**PROBLEM SET**
1. Print the stretch of the fractional banking passage from "The fractional banking" through "circulation, M0 to M1?".
2. What comes next in the passage on fractional banking after its last sentence?

**ARTICLE**
● ● ●

The fractional banking system, in a nutshell, allows banks to invest the money deposited in them, and then for whoever ends up with that invested money to deposit the money back into the bank, which can then reinvest it and so on. For example, let's say Mike puts \$1000 into a bank. The bank might invest \$800 of those dollars into a factory, which then pays the \$800 to its workers that themselves deposit their \$800 into the bank. So while Mike's bank account balance still reads \$1000, the workers' bank accounts include \$800 of those same dollars that have been paid out on loan from the bank, meaning the bank has effectively turned Mike's \$1000 into \$1800, and can loan out that same \$800 to triple dip, quadruple dip, and so on ad infinitum.

In practice, in the world and the United States, how many spendable dollars are created for each actual dollar in circulation, M0 to M1?

● ● ●

Extracted data records
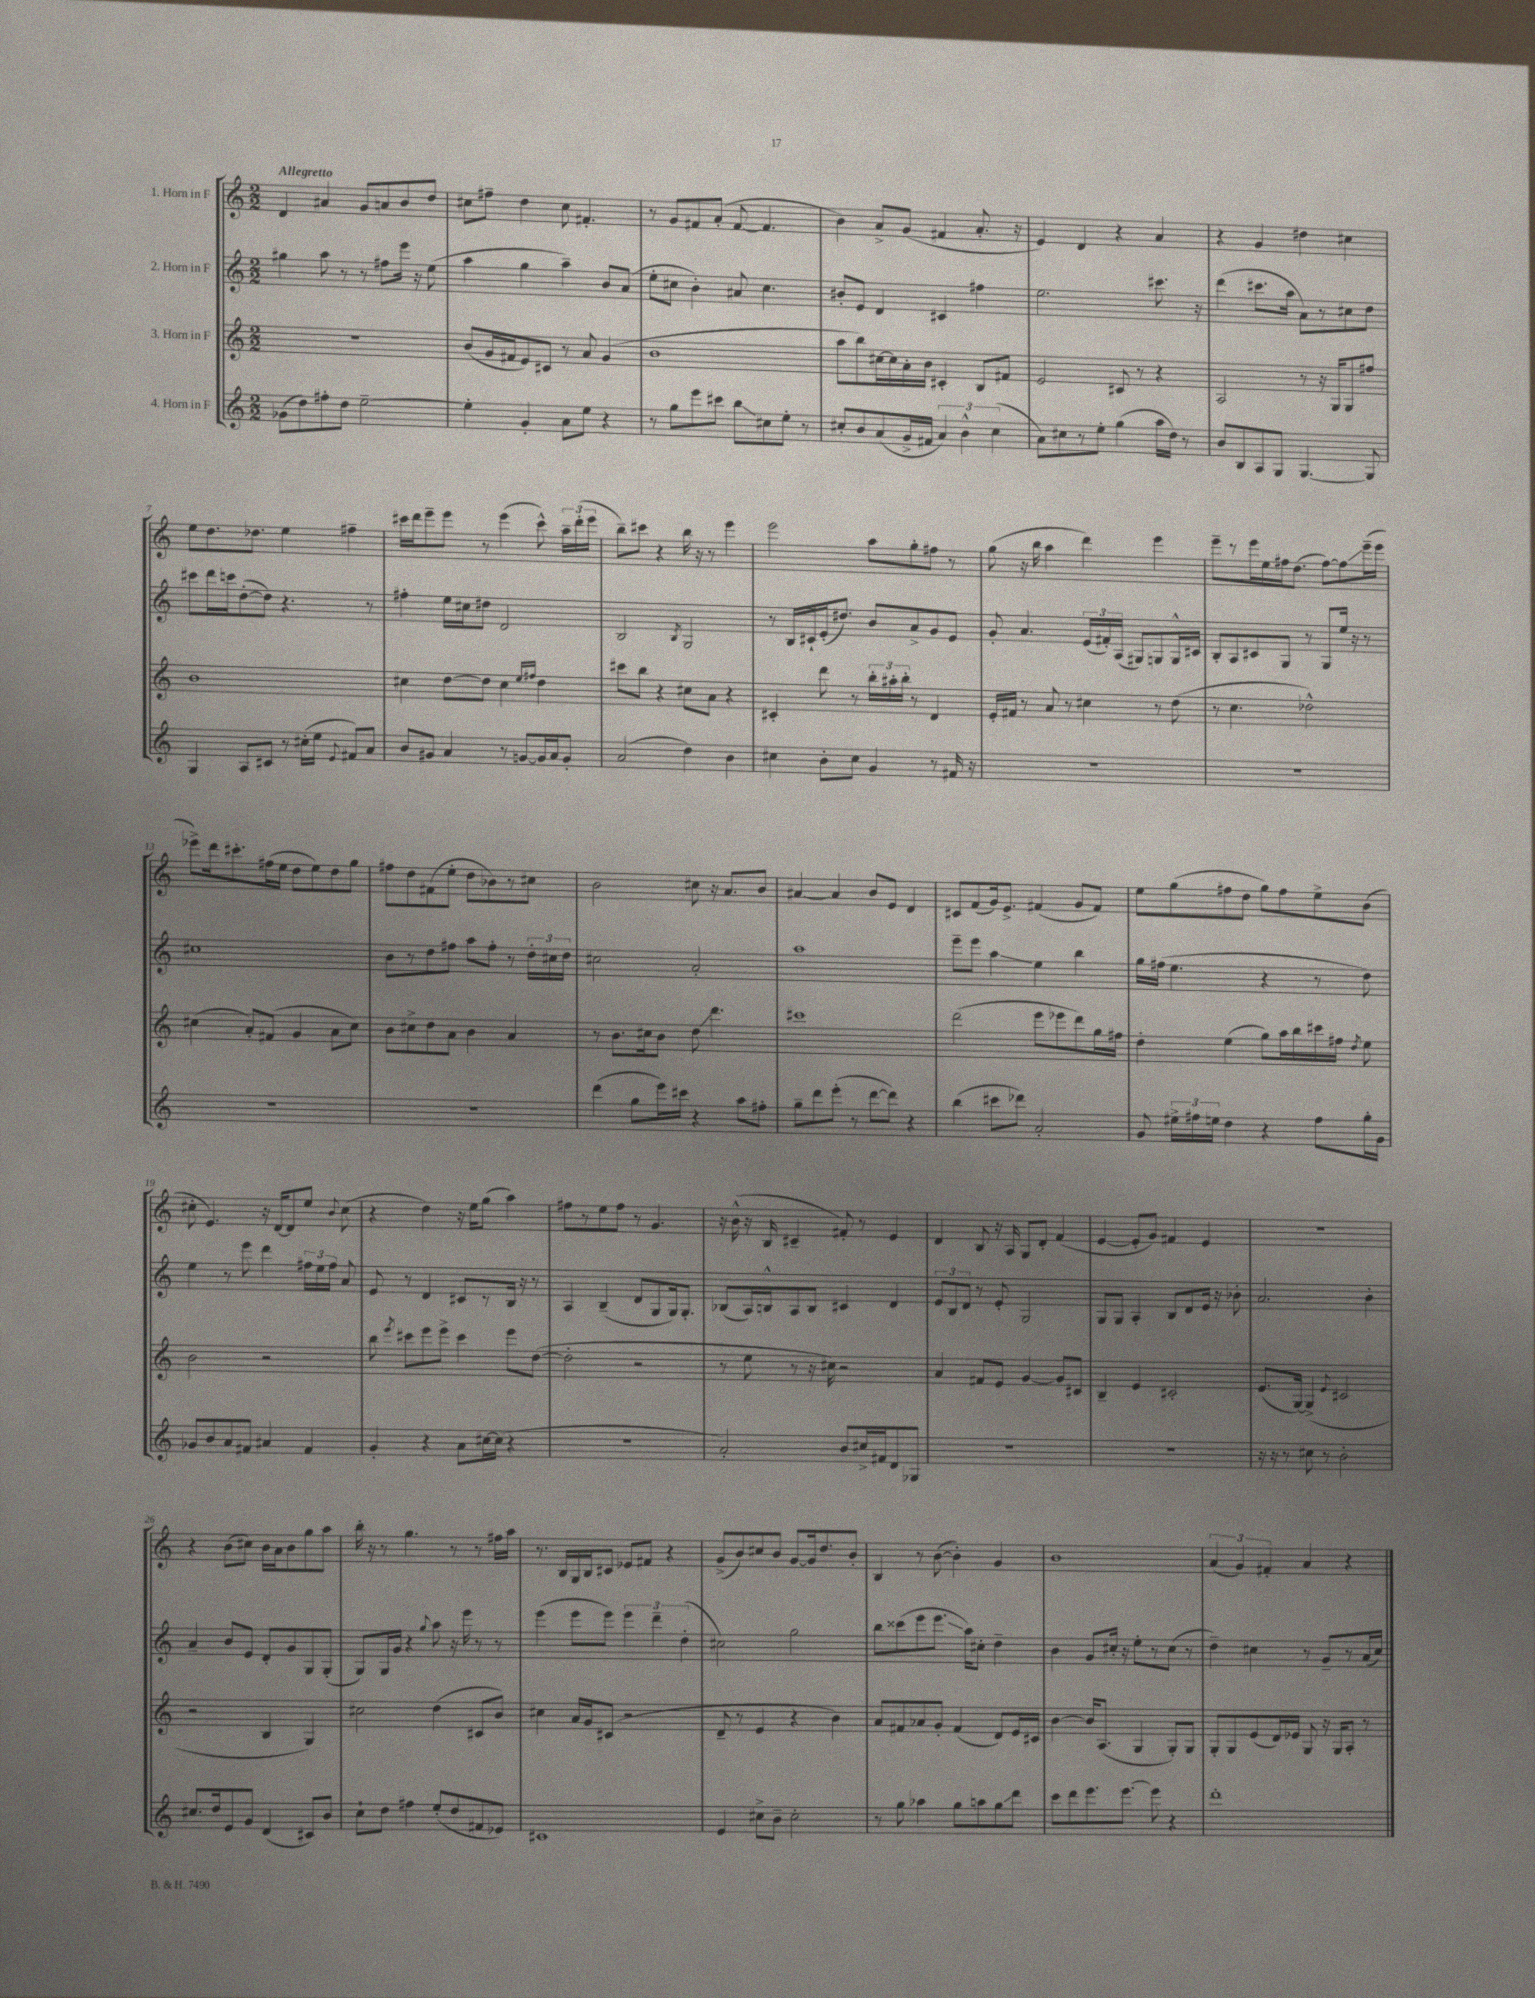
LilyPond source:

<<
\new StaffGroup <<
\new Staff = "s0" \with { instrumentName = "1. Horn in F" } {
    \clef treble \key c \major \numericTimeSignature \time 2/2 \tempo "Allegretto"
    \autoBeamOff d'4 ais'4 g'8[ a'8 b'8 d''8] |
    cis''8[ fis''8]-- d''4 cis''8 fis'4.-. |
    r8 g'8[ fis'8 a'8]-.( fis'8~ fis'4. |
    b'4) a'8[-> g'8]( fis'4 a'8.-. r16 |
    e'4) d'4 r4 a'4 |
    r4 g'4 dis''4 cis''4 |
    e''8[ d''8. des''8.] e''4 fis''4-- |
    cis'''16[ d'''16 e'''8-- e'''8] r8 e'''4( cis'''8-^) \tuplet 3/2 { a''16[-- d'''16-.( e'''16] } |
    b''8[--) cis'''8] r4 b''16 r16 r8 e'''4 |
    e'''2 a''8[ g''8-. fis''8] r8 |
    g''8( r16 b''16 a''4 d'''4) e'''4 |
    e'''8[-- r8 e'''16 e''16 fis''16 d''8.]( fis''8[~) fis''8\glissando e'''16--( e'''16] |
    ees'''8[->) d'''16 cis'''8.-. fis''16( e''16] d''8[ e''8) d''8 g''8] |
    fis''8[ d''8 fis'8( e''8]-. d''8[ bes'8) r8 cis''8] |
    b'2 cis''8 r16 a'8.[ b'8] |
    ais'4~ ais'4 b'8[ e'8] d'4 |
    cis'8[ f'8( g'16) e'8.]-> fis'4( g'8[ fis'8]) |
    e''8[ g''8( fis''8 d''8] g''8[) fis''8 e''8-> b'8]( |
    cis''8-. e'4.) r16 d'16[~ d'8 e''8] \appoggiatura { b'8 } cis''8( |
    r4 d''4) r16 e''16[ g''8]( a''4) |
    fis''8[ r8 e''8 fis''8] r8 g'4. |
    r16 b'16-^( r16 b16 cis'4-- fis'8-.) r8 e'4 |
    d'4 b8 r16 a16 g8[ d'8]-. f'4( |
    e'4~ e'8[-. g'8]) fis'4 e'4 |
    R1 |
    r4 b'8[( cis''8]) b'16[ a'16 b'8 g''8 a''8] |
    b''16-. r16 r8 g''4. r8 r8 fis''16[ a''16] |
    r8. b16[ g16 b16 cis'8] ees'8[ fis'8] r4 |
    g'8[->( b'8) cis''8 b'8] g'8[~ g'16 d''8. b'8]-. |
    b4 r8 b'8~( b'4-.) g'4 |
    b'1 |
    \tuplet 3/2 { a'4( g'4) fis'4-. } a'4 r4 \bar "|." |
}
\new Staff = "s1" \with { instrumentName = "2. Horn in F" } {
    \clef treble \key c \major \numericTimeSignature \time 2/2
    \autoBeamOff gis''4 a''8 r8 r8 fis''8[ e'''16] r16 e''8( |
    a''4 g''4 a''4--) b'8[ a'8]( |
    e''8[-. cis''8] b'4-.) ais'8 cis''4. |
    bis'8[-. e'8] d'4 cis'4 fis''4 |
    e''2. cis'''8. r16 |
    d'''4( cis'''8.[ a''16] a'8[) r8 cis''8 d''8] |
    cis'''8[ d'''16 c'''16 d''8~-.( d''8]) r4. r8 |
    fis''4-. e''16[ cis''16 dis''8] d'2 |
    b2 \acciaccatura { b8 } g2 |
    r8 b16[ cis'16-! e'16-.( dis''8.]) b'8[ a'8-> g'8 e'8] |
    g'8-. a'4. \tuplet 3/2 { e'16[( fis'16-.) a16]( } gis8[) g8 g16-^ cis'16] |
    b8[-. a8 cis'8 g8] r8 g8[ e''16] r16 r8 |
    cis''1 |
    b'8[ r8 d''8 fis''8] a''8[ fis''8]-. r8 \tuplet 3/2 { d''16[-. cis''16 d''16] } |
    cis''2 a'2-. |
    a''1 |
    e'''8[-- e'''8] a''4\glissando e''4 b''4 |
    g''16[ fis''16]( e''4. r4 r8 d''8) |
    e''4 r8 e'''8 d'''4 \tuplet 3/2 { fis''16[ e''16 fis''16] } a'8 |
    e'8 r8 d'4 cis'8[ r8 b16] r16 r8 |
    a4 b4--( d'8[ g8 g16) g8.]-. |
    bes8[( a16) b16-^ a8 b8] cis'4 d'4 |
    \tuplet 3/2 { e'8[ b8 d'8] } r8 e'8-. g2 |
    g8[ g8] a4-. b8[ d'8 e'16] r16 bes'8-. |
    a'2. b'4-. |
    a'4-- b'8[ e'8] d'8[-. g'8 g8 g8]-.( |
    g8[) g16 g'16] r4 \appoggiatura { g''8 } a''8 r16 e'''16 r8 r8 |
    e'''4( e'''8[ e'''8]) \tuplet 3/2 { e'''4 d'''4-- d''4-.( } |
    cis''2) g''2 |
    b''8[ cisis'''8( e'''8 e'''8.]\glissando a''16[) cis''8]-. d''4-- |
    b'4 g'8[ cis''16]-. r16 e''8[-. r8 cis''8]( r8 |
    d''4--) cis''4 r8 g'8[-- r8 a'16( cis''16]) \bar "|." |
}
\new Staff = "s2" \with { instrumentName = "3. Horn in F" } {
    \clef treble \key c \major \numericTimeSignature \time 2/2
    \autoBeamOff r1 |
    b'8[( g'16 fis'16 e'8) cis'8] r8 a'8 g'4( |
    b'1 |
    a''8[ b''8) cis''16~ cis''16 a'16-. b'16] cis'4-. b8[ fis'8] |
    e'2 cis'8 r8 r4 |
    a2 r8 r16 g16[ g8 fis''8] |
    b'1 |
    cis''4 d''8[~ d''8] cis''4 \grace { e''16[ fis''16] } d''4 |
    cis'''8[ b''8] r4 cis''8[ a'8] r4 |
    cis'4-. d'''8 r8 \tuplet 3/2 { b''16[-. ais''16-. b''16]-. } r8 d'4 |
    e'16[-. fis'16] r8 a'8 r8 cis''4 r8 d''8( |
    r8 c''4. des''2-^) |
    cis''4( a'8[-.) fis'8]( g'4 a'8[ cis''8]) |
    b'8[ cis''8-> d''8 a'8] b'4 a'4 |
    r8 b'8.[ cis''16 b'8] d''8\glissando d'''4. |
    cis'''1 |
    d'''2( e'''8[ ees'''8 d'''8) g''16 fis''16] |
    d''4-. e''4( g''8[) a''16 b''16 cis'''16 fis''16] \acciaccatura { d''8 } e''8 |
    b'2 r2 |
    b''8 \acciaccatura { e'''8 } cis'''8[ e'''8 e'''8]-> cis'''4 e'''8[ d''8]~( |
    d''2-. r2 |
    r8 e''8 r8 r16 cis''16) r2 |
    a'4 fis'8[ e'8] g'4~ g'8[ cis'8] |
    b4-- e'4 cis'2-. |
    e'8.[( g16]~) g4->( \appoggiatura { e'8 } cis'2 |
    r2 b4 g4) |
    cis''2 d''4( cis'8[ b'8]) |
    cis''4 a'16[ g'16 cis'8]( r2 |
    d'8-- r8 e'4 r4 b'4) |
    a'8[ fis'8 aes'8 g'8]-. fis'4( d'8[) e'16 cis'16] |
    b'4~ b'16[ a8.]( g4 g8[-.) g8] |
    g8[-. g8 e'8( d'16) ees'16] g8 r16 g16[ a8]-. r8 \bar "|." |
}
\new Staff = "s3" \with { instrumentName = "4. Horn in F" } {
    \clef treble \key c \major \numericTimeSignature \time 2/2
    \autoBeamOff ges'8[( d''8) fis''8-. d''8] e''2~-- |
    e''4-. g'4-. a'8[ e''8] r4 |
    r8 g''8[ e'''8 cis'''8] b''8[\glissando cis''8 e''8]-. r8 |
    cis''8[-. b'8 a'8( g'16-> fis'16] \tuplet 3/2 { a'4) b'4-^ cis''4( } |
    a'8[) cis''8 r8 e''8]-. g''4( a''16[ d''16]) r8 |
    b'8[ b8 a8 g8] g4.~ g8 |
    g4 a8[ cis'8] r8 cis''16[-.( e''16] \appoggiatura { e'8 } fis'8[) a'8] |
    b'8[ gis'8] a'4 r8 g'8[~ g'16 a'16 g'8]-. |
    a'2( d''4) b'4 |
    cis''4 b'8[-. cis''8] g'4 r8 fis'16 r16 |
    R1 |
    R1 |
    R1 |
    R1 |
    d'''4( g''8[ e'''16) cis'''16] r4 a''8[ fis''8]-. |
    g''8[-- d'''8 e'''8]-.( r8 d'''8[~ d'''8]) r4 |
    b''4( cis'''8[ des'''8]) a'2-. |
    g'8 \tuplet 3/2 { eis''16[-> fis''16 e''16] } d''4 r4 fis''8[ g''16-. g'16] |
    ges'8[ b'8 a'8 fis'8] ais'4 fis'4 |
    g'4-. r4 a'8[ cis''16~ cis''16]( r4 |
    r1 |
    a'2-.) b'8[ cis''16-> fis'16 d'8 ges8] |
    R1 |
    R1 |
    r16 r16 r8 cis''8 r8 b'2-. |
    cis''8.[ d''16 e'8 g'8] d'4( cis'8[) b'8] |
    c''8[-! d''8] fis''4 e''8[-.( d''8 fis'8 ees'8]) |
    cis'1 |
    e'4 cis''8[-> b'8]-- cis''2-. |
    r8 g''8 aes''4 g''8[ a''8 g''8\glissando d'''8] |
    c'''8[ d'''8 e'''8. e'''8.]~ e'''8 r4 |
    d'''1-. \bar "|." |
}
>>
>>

● ● ●

**EXERCISE RESULTS**
1.
The fractional banking system, in a nutshell, allows banks to invest the money deposited in them, and then for whoever ends up with that invested money to deposit the money back into the bank, which can then reinvest it and so on. For example, let's say Mike puts \$1000 into a bank. The bank might invest \$800 of those dollars into a factory, which then pays the \$800 to its workers that themselves deposit their \$800 into the bank. So while Mike's bank account balance still reads \$1000, the workers' bank accounts include \$800 of those same dollars that have been paid out on loan from the bank, meaning the bank has effectively turned Mike's \$1000 into \$1800, and can loan out that same \$800 to triple dip, quadruple dip, and so on ad infinitum.

In practice, in the world and the United States, how many spendable dollars are created for each actual dollar in circulation, M0 to M1?

2.
  • $\begingroup$ Most large financial transactions do not involve dollar bills. Most money is created when commercial banks lend money to their customers rather than being printed by the Federal Reserve. So what do you regard as an "actual dollar" and what as a "spendable dollar". $\endgroup$ – Henry Nov 21 '16 at 23:48
  • $\begingroup$ @Henry M0 vs M1, no credit. I'm just looking to quantify the multiplier effect $\endgroup$ – TheEnvironmentalist Nov 21 '16 at 23:51
  • $\begingroup$ The St Louis Fed publishes downloadable data on a multiplier (the ratio of M1 to the Monetary Base) at fred.stlouisfed.org/series/MULT - it is currently less than 1. The Monetary Base is the sum of currency (including coin) in circulation outside Federal Reserve Banks and the U.S. Treasury, plus deposits held by depository institutions at Federal Reserve Banks. You can select more data from fred.stlouisfed.org/categories/24 $\endgroup$ – Henry Nov 21 '16 at 23:58
  • $\begingroup$ @Henry How does that make any sense at all? $\endgroup$ – TheEnvironmentalist Nov 22 '16 at 0:02
  • $\begingroup$ The banking system collapsed in 2008 when commercial banks stopped making unsecured loans to each other (which is why LIBOR became fictional, since it measured the interest rates of loans that no longer existed). Instead they deposited vast voluntary reserves at the Fed and other central banks around the world, which then had to resort to unconventional methods such as quantitative easing to keep money in the rest of the economy. "Fractional reserve banking" was not a good description of how banking operated before 2008, but it became a nonsense after it. $\endgroup$ – Henry Nov 22 '16 at 0:13

The initial statements about fractional reserve banking are not a question. The simplified example you give does not reflect the complexity of bank lending. The article "Money Creation in the Modern Economy," by Michael McLeay, Amar Radia and Ryland Thomas of the Bank of England link to paper is one place to start to get a more realistic discussion of money creation.

In practice, in the world and the United States, how many spendable dollars are created for each actual dollar in circulation, M0 to M1?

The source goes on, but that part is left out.